- External Reserves Climb to Five-Month High Ahead of MPC
Nigeria’s external reserves climbed to a five-month high amid rising foreign portfolio investments and stable global oil market.
The reserves rose from $42.309 billion in February to $43.507 billion in March, according to the data published by the Central Bank of Nigeria on its website. This is the highest external reserves since October 9, 2018.
The external reserves surged ahead of the 266th Monetary Policy Committee (MPC) meeting that is scheduled to commence on Tuesday.
Following the successful completion of the general elections, Nigeria’s Foreign portfolio investment jumped by 91 percent to N43.93 billion in February as foreign investors continued to take advantage of the fixed income market.
Foreign investors, however, withdrew N55 billion from the Nigerian Stock Exchange market despite current administration assurance.
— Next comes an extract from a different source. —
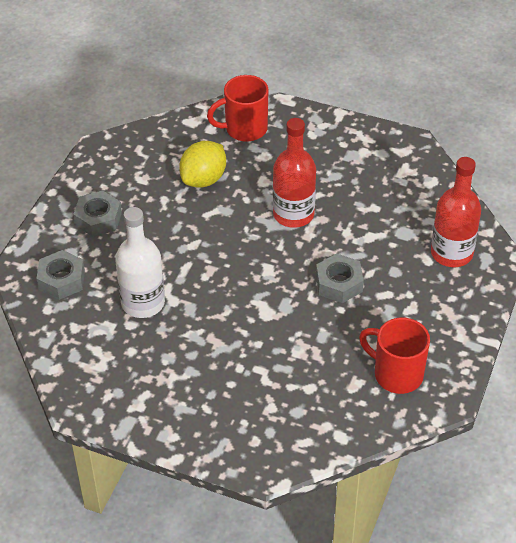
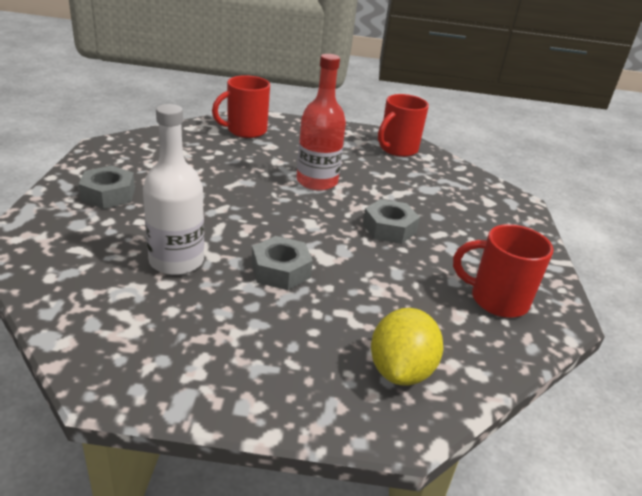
camera: 20 degrees left, 15 degrees down
(61, 280) = (68, 248): grey nut -> grey nut (280, 270)
(203, 179) = (217, 162): yellow lemon -> yellow lemon (400, 370)
(401, 167) = (397, 149): none -> red mug
(451, 253) = (479, 200): red bottle -> none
Suggesting that investors’ confidence in the stock market remained low as they await policy direction.
The MPC meeting will commence tomorrow to decide the appropriate policy rate for borrowers.
The committee left policy rate unchanged at 14 percent in the last policy meeting, while citing high inflation rate as one of the factors responsible for the decision and the need to lure foreign investors to the economy to further enhance foreign direct investment.
Still, experts think the lack of rate hike in the U.S. in 2019, the economic slowdown in China and weak growth in Europe Area would aid foreign direct investment in emerging economies like Nigeria, however, other domestic factors like policy uncertainty and security-related issues seem to be impacting capital inflows into the Nigerian economy.
Therefore, the MPC is likely to maintain the high interest of 14 percent at the 266th meeting tomorrow to sustain capital importation despite the need for lower borrowing cost.
The high borrowing cost is hurting the private sector and job creation in a period when the unemployment rate has risen to 23.1 percent.